Exercise requirements:
After locating the line with "thumb mcp: (890, 787)" in the data that follows, return it and every later line exactly, up to and including the line with "thumb mcp: (1243, 1040)".
BEGIN The input
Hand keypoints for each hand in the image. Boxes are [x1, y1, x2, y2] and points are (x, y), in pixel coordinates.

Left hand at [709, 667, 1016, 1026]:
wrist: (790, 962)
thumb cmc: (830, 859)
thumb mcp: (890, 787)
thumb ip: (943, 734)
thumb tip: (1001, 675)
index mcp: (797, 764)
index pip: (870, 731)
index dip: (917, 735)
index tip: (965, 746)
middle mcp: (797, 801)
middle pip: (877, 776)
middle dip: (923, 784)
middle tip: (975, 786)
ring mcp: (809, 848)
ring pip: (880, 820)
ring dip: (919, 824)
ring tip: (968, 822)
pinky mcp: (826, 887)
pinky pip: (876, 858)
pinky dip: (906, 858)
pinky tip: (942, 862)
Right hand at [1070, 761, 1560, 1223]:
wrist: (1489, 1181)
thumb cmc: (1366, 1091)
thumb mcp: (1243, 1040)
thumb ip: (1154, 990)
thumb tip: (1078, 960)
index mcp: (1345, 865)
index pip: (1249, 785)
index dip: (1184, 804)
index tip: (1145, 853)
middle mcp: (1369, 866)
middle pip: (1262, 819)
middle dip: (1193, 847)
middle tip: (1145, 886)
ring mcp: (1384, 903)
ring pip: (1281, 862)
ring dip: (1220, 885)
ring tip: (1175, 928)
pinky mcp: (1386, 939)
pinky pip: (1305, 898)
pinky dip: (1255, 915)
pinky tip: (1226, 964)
END The input
BEGIN The input
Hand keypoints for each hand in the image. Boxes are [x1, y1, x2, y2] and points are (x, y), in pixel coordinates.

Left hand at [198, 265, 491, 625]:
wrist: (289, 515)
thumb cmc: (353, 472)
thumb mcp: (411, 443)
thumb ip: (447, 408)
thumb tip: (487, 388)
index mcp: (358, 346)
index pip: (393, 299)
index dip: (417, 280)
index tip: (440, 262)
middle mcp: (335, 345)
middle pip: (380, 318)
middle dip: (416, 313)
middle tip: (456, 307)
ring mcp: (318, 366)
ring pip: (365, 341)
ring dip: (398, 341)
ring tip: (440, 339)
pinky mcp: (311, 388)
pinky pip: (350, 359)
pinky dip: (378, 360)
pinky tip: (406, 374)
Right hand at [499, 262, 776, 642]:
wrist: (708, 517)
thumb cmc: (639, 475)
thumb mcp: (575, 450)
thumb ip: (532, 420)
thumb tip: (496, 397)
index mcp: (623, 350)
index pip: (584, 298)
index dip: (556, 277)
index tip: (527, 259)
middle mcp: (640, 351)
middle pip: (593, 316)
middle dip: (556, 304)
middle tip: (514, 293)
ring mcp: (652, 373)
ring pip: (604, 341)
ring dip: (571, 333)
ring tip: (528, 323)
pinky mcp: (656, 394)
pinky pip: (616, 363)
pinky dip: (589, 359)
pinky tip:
END The input
Solution:
thumb mcp: (890, 787)
thumb ip: (943, 734)
thumb tip: (1001, 675)
index mcp: (797, 764)
index pip: (870, 731)
index dip: (917, 735)
index tip: (965, 746)
middle mcp: (797, 801)
middle pip: (877, 776)
middle dip: (923, 784)
middle tip: (975, 786)
ring mcp: (809, 848)
ring pip: (880, 820)
ring dip: (919, 824)
ring tip: (968, 822)
pinky mcp: (826, 887)
pinky pip: (876, 858)
pinky dip: (906, 858)
pinky tip: (942, 862)
Right hand at [1070, 761, 1560, 1223]:
wrist: (1489, 1181)
thumb cmc: (1366, 1091)
thumb mcp: (1243, 1040)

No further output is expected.